# Open Office - nie pamięta drukarki

## misterLu

Jak w temacie:

W "Printer Settings" mam zawsze 2 drukarki:

Generic Printer

i moją 

brother

domyślnie zawsze ustawiona jest "Generic.." i zawsze przed drukowaniem 

musze ją zmienić na 'brother' 

Nie da się tego raz na zawsze zapamiętać??

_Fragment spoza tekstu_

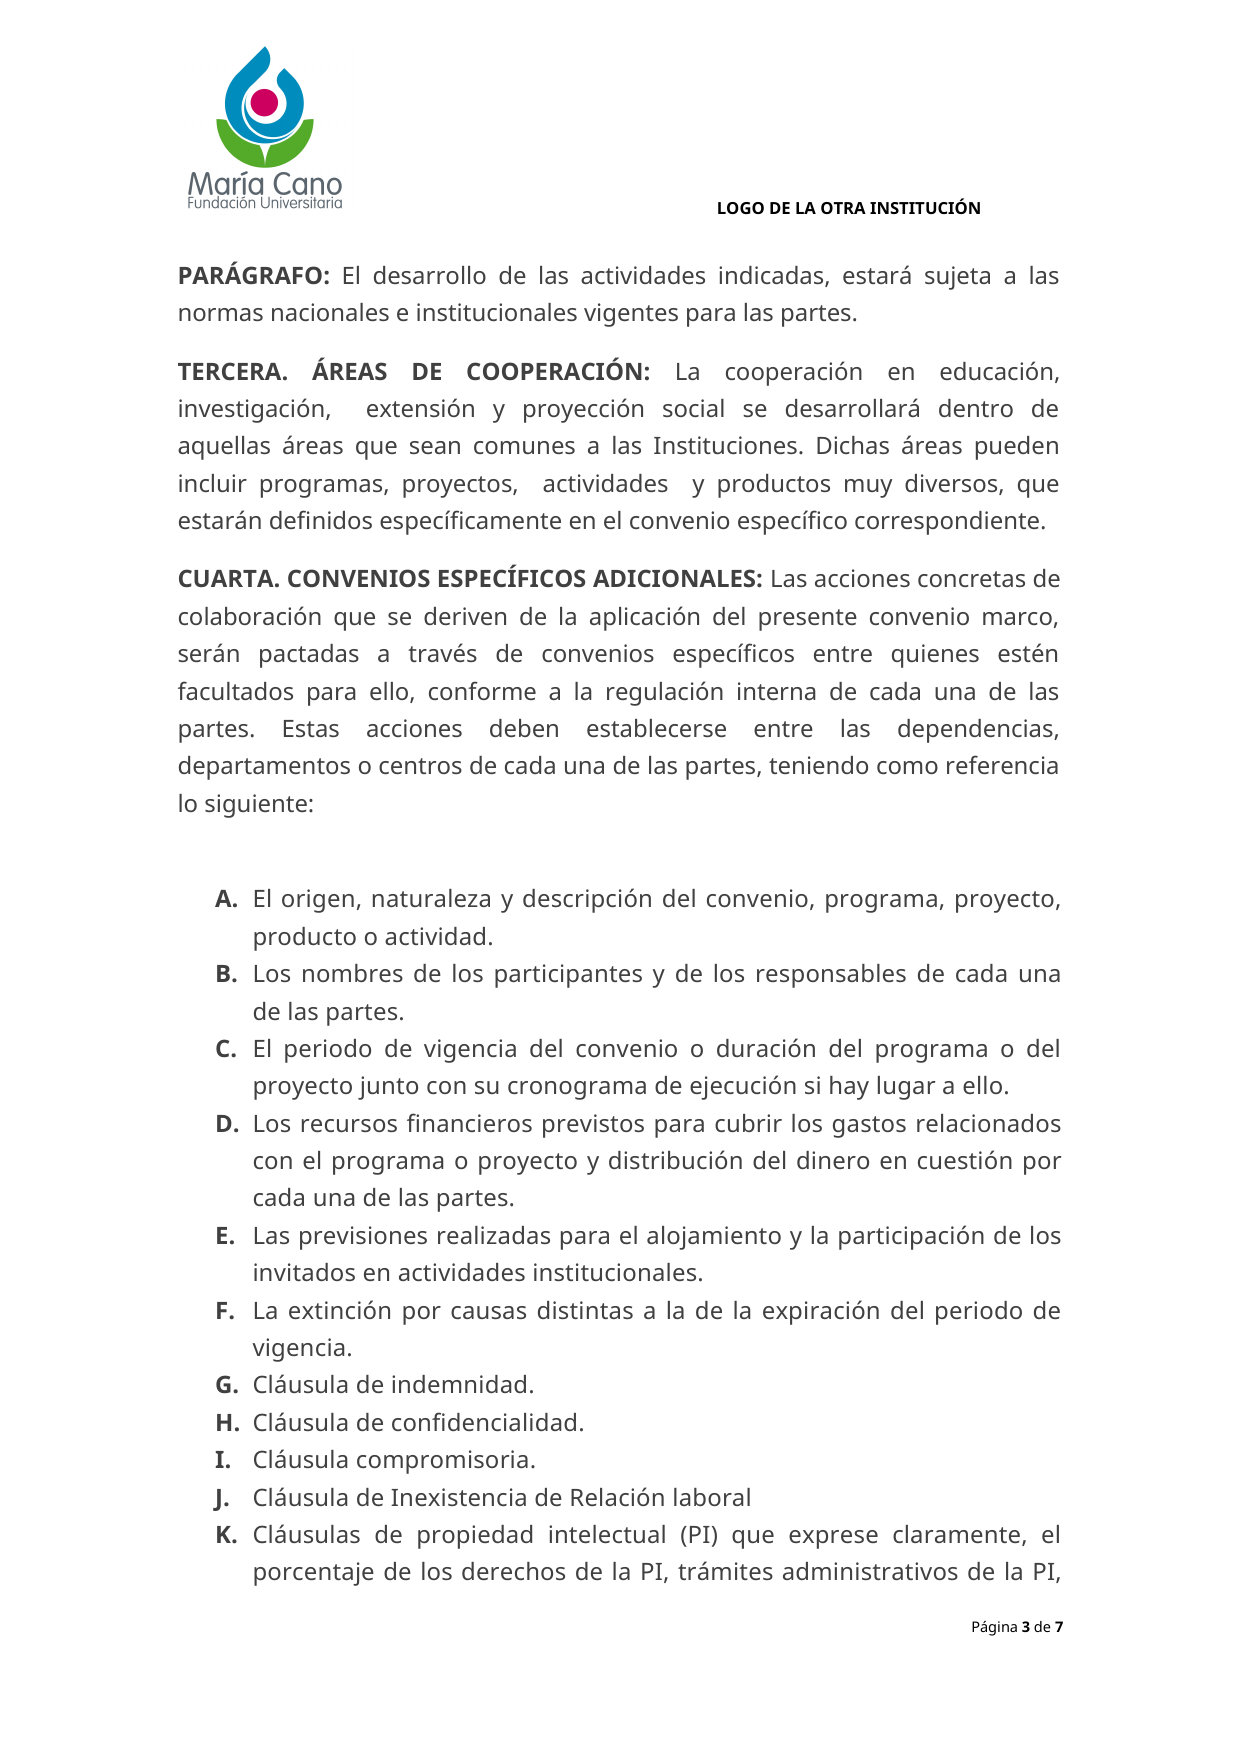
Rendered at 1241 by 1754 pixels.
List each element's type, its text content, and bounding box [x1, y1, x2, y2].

Moze nie mam wsparcia dla javy, jeżeli to ma coś wspólnego

----------

## misterLu

u wszystkich pamięta ?

----------

## cin0l

u mnie pamieta, mam poprostu ustawiana jako default w control center --> peripherals --> printer..

----------

## misterLu

 *Quote:*   

> 
> 
> control center
> 
> 

 

kontrol senter czego  ?

----------

## cin0l

sorry za niedokladnosc..

control center w kde  :Smile: 

----------

## misterLu

Hmmm, ja używam WMaker.

W CUPSach mam zdefiniowaną TYLKO 1 drukarkę - własnie "brother". A mimo tego 

OOffice zawsze ma domyślnie ten syfny "Genereic Printer"  :Sad: 

Druga sprawa (pokrewny temat): Jak mam uczynić, by np drukować 2 strony na 1 stronie A4. ?? Czy OOffice i/lub Acroread i/lub xpdf daje taką możliwość ??

----------

## forever

Ta... mialem ten problem... ale to nie problem  :Smile: 

Zrób tak:

jako root!!!

odpal oopadmin (zarzadzanie drukarkami w oofice)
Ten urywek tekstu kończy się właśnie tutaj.